Let's apply the cosine similarity to these topics to find documents that are very similar to each other:

In [None]:
from sklearn.metrics.pairwise import cosine_similarity

In [None]:
# Calculate similarities
similarities = cosine_similarity(topic_distributions)
print(similarities.shape)

In [None]:
# Similarity between document 23 and 1000
similarities[23, 1000]

In [None]:
def most_similar_documents(similarities):
    """Find the pair of most similar documents."""
    copy = similarities.copy()
    np.fill_diagonal(copy, 0)
    copy[copy == 1] = 0.
    idxs = np.unravel_index(np.argmax(copy), copy.shape)
    return idxs

In [None]:
most_similar = most_similar_documents(similarities)
print(most_similar)

In [None]:
similarities[most_similar]

In [None]:
df['selftext'].iloc[most_similar[0]]

In [None]:
df['selftext'].iloc[most_similar[1]]

## Changing the Number of Topics

As discussed in the previous section, you can consider changing the number of topics which can influence how interpretable our topic models become.
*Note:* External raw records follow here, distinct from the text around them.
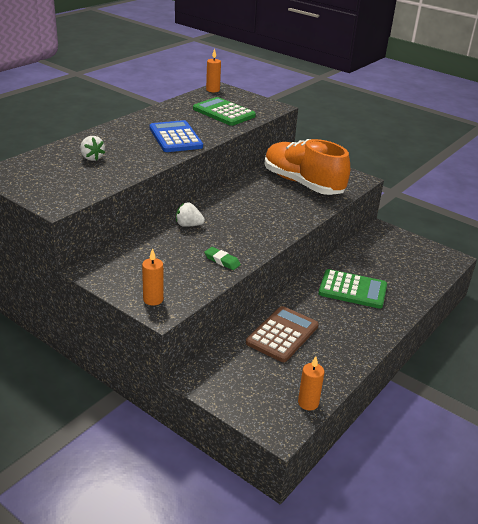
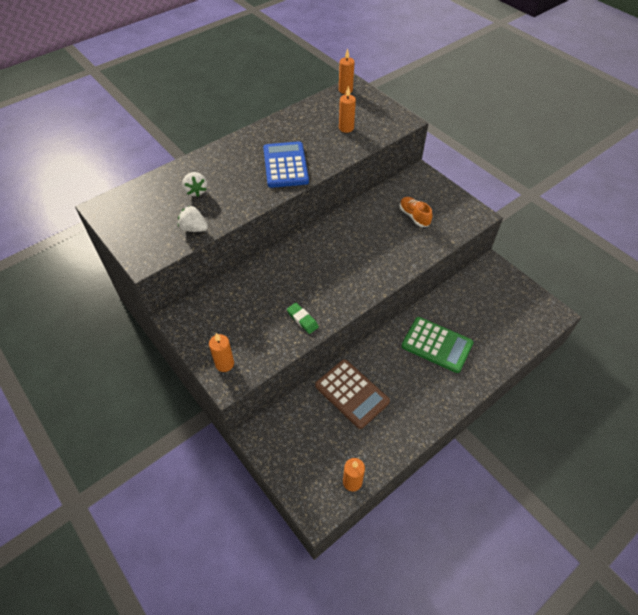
camera: 15 degrees right, 20 degrees up
(188, 225) = (284, 266): white strawberry -> white strawberry (194, 228)
(224, 112) = (346, 128): green calculator -> orange candle
(282, 334) = (352, 393): brown calculator -> brown calculator turned 90 degrees clockwise
(302, 183) = (414, 216): orange shoe -> orange shoe, size x0.42

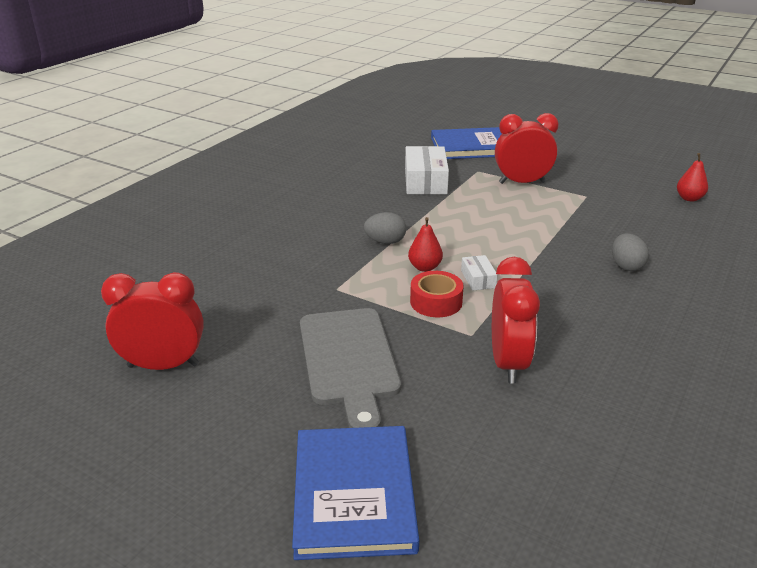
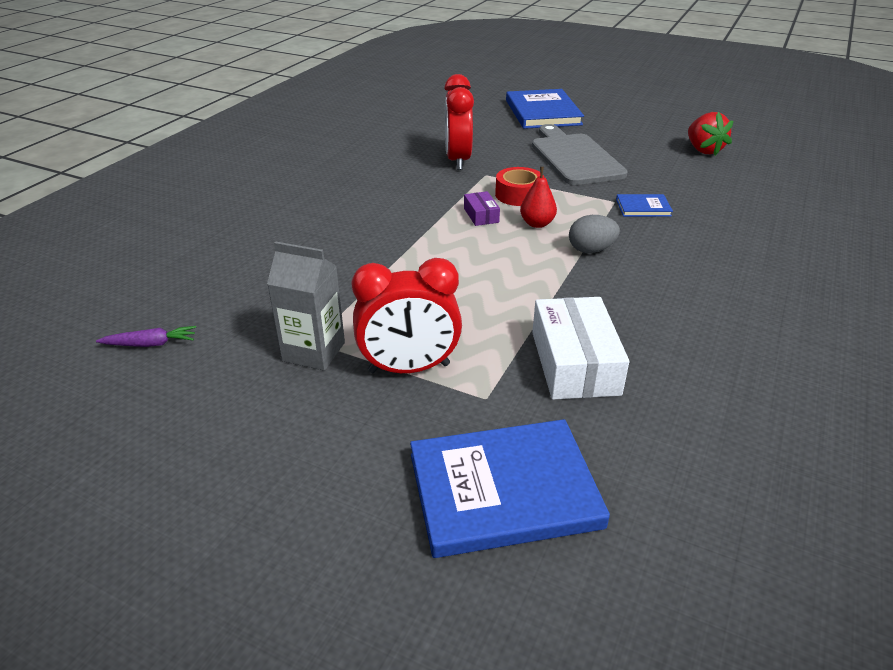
camera: 175 degrees right, 5 degrees up
(163, 365) = (703, 150): red clock -> red strawberry
(312, 280) = (643, 207): none -> blue book
(478, 279) = (481, 215): white box -> purple box
(582, 191) = (314, 352): none -> grey carton
(626, 266) = (322, 234): grey egg -> none
(689, 198) = (150, 344): red pear -> purple carrot

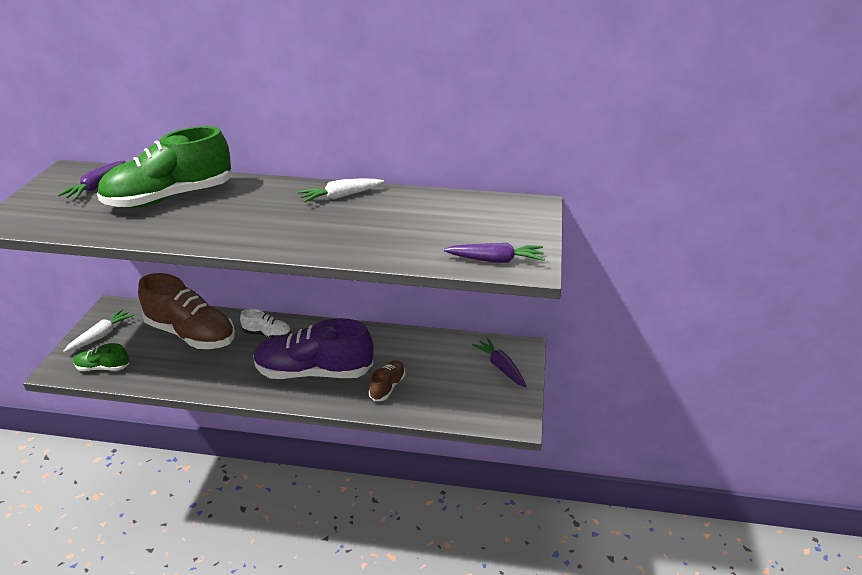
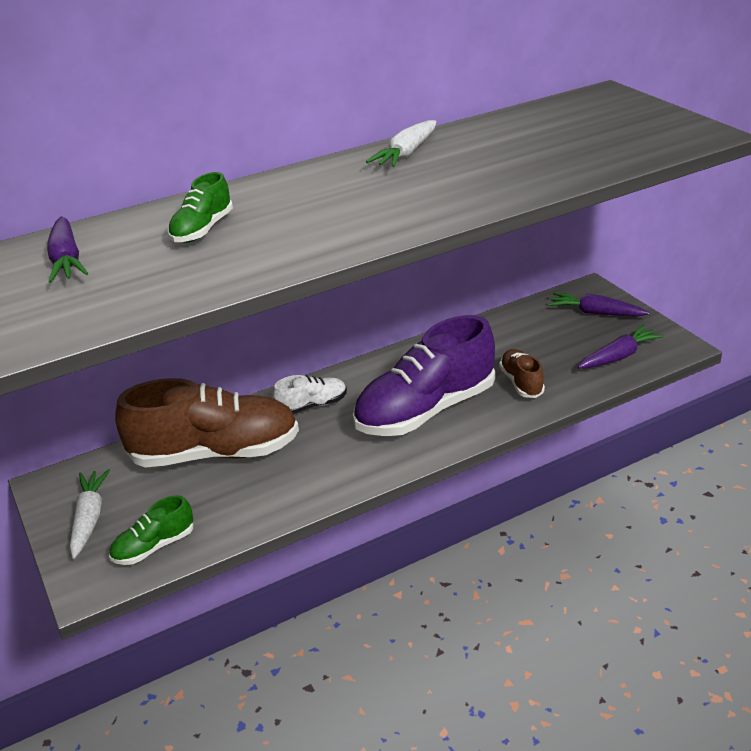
camera: 35 degrees left, 0 degrees up
(170, 197) = (202, 230): green shoe -> green shoe, size x0.47
(495, 260) = (668, 141): purple carrot -> purple carrot (619, 356)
Try retraining the LDA witha different number of topics, say 10. What do you notice? 

In [None]:
lda = LatentDirichletAllocation(n_components=10, max_iter=20, random_state=0)
lda = lda.fit(tfidf)

In [None]:
plot_top_words(lda, token_names, 20, n_row=2)
plt.show()

## Reflection: The hermeneutics of topic modeling

One thought to end with: for most topic models you will create, it will be hard to apply a meaningful interpretation to each topic. Not every topic will have some meaningful insight "fall out of it" upon first inspection. This is a typical issue in machine learning, which can pick up on patterns that might not make sense to humans.

It is an open question to which extent you should let yourself be surprised by particular combinations of words in a topic, or if topic models primarily should follow the intuitions you already have as a researcher. What makes for a "good" topic model probably straddles the boundaries of surprise and expectation.